Now the Java Observable class has some issues, but I wonder if the pattern should be applied
here. Persistent dependencies cause some issues but I just wanted to throw my thoughts out
there.


> A statement plan holds onto resources such as its generated class even after it has been
invalidated.
> -----------------------------------------------------------------------------------------------------
>
>                 Key: DERBY-2380
>                 URL: https://issues.apache.org/jira/browse/DERBY-2380
>             Project: Derby
>          Issue Type: Bug
>          Components: SQL
>    Affects Versions: 10.0.2.0, 10.0.2.1, 10.1.1.0, 10.1.2.1, 10.1.3.1, 10.2.1.6, 10.2.2.0,
10.3.0.0
>            Reporter: Daniel John Debrunner
>         Assigned To: Daniel John Debrunner
>
> An internal plan (instance of GenericPreparedStatement) can be invalidated by other SQL
operations such as DROP TABLE or DROP INDEX.
> When this happens the references to objects that are no longer useful such as the generated
class and saved objects are held onto and thus use memory.
> If the statement is re-compiled then these objects will be handled by garbage collection.
> If the statement is not recompiled though, then these objects will remain until the plan
(GenericPreparedStatement) is garbage collected.
> The plan being garbage collected can be held up for two reasons:
>    1) The plan is in the statement cache.
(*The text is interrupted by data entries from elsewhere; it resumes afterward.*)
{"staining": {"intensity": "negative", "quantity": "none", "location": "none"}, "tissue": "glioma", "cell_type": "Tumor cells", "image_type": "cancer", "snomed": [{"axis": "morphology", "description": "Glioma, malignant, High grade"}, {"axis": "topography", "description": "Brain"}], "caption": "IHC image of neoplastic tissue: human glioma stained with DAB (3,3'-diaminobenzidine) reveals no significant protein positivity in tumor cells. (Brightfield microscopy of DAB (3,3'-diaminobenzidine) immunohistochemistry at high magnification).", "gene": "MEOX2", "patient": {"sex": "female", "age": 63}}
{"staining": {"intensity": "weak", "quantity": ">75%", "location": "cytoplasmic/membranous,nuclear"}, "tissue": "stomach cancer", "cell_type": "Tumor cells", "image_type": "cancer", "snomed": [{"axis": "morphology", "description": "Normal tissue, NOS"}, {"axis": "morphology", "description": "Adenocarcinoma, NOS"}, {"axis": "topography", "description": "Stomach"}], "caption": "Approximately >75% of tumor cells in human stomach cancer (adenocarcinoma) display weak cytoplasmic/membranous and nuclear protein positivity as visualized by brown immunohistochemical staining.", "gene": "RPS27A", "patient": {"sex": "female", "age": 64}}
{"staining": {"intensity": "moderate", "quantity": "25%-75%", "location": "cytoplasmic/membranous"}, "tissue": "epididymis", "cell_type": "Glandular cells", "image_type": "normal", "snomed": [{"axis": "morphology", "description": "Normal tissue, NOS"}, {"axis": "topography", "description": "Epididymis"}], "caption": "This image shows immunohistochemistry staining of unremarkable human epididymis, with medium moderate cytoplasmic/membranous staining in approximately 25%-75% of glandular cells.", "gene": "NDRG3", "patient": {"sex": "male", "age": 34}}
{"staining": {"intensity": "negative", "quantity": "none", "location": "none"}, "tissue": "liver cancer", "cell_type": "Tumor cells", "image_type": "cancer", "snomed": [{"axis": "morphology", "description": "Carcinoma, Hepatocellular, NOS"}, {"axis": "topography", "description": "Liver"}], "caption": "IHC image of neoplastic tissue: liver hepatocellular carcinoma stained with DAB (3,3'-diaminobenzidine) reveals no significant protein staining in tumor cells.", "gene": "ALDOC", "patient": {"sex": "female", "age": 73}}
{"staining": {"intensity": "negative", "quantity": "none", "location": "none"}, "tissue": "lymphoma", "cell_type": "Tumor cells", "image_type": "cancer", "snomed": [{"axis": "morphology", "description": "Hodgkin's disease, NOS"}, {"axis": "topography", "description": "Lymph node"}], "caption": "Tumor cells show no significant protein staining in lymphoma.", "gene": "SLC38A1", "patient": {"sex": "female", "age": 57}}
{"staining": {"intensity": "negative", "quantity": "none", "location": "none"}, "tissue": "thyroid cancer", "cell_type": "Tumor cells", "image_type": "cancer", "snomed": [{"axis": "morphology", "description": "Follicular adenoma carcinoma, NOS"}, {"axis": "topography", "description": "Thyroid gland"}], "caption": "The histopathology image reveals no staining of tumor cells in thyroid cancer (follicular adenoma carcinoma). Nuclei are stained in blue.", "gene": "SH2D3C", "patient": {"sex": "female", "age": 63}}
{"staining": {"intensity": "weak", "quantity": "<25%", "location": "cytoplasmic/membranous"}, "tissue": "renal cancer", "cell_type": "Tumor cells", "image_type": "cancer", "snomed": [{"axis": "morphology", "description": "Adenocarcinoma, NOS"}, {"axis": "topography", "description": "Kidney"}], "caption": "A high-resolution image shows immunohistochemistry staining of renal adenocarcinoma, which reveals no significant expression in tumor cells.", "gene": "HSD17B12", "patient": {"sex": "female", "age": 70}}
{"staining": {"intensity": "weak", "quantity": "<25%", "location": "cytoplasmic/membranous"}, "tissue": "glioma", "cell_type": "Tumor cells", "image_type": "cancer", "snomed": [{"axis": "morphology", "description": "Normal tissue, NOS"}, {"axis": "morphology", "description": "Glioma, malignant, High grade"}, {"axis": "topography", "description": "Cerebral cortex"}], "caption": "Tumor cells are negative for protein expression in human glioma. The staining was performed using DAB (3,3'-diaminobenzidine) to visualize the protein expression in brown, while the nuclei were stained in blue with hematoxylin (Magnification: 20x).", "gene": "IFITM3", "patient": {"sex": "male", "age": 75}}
Note that only in some cases does it make sense
to remove an invalid plan from the statement cache, e.g. a DROP TABLE should remove any plan
that uses that table, but a DROP TRIGGER should not remove an INSERT from the cache, as it
is likely the plan will be re-used and re-compiled. This  is a separate issue given that the
memory usage can occur even if the plan is not in the cache.
>    2) The application holds onto a JDBC PreparedStatement that uses the plan.
> Given an application should not be able to affect memory usage like this then the GenericPreparedStatement.makeInvalid()
call should null out fields that hold references to objects that have become invalid.